Intussusception Flashcards
Define intussusception.
Intussusception describes the invagination of one portion of bowel into the lumen of the adjacent bowel, most commonly around the ileo-caecal region.
What is the classic triad of intussusception?
- colicky abdominal pain
- redcurrant jelly stool
- and a palpable abdominal mass
How common is inussusception?
- Intussusception usually affects infants between 6-18 months old
- Boys> girls: 2:2-3:1
What are the risk factors for intussusception?
- male sex
- age 6-12 months
- recent viral illness
- first gen rotavirus vaccine (tetravalent rhesus-human reassortant rotavirus vaccine [RRV-TV])
Why is intussusception clinically important?
It results in venous obstruction and bowel-wall oedema that can progress to bowel necrosis, perforation, and, rarely, death
What are the presenting features of intussusception?
- abdominal colic pain - lasts between 1-3 minutes with normal episodes in between (during paroxysm the infant will characteristically draw their knees up and turn pale)
- vomiting
- PR blood- ‘red-currant jelly’ is a late sign
- lethary/irritability in between waves of pain
What are the findings on examination in inussusception?
- sausage-shaped mass in the right upper quadrant
- PR examination may show blood on gloved finger
What is the investigation of choice for intussusception? What are the results?
Abdominal ultrasound - shows a target like mass. Colour Doppler can show if bowel is ischaemic.
Air contrast enema - can also diagnose itussusception
Results: Target sign (variants include bull’s eye sign, doughnut sign, crescent-in-doughnut sign, and multiple concentric ring sign); pseudokidney sign; sandwich sign; abnormal Doppler flow
What is the most common anatomic location for intussusception to occur?
Ileocolonic intussusception (prolapse of the terminal ileum into the proximal colon) is the most common anatomical location for intussusception to occur, followed by ileoileal and colocolonic
What is the management of intussusception?
Refer to surgeons
- fluid resuscitation
- +/- WS antibiotics (clindamycin + gentamycin)
- +/- NG tube insertion if repeated vomiting
- radiological air reduction (air enema/barium enema/US guided saline enema)
- if that fails then surgery (bowel resection)
When is surgery rather than air reduction indicated in intussusception?
- unsuccessful air reduction
- perforation,
- peritonitis,
- Henoch-Schönlein purpura.
What are the predisposing factors for intussusception? What are the lead points in older children/adults?

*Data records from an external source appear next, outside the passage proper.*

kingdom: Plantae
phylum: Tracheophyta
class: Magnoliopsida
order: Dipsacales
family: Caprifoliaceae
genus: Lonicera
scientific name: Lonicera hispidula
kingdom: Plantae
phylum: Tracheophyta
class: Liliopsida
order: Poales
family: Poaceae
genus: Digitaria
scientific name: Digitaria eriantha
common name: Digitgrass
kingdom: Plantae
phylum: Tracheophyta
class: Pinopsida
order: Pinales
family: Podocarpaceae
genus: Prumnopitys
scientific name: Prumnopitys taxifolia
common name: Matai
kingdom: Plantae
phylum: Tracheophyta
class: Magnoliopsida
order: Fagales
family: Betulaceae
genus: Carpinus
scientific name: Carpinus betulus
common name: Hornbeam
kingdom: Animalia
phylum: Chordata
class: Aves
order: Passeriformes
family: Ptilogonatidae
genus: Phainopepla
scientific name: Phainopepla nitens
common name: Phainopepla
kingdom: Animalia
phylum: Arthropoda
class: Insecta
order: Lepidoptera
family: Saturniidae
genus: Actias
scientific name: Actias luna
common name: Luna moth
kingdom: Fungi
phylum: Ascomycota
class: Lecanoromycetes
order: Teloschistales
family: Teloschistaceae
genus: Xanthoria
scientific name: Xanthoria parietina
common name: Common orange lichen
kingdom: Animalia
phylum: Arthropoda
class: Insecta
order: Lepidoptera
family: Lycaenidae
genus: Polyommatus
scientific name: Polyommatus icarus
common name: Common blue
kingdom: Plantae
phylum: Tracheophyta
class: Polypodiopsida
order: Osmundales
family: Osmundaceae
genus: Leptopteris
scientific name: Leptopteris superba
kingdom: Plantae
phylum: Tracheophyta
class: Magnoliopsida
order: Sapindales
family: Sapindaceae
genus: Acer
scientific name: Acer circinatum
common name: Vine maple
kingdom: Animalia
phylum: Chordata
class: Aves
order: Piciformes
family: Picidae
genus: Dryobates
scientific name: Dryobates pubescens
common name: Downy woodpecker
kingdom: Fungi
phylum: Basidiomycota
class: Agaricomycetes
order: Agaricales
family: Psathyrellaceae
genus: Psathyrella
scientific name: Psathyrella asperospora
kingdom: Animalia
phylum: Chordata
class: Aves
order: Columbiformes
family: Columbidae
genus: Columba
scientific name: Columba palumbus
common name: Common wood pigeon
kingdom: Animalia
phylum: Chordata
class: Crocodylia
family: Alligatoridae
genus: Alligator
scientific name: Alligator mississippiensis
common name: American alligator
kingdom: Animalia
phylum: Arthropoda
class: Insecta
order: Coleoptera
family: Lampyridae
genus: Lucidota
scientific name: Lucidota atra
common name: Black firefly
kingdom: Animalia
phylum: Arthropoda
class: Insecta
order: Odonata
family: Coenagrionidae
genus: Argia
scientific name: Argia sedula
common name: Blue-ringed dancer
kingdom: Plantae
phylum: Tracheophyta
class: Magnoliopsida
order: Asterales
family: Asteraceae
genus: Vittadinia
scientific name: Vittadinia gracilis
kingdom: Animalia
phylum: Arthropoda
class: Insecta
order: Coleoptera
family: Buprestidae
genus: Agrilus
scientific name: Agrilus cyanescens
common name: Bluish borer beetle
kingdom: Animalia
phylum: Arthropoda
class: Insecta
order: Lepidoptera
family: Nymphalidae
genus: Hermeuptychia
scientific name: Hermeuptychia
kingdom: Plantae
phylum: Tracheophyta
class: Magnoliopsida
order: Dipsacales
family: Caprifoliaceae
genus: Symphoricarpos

- Young children: hyperplasia of Peyer’s patches and lymphoid tissue from viral infection e.g. gastroenteritis. Appendicitis. These may act as the lead point.
- Older children and adults: pathological lead point include luminal polyps, malignant tumours (including lymphoma), and benign mass lesions (e.g., lipomata, Meckel’s diverticulum, Henoch-Schonlein purpura[haematoma of bowel wall], and enteric duplication cysts, cystic fibrosis [hypertrophied mucosal glands])
Summarise the pathophysiology of intussusception.
- One portion of the bowel telescopes into the portion distal to it
- The mesentery is dragged along with it and causes venous obstruction
- This causes oedema and mucosal bleeding
- Arterial obstruction can also occur causing necrosis
What is the risk of recurrence in intussusception?
10%
Surgical reduction: 2-5%
What is seen on this abdominal x-ray showing intussusception? Why is AXR indicated?
- A mass and paucity of bowel gas in the right upper quadrant (ileo-colic likely)
- Loss of clarity of the liver edge.
- Dilated loops of small bowel proximal to the intussusception
- Paucity of gas within the deflated large bowel distal to the obstruction
Essential to look for free air if the patient has signs of peritonitis and may have perforated.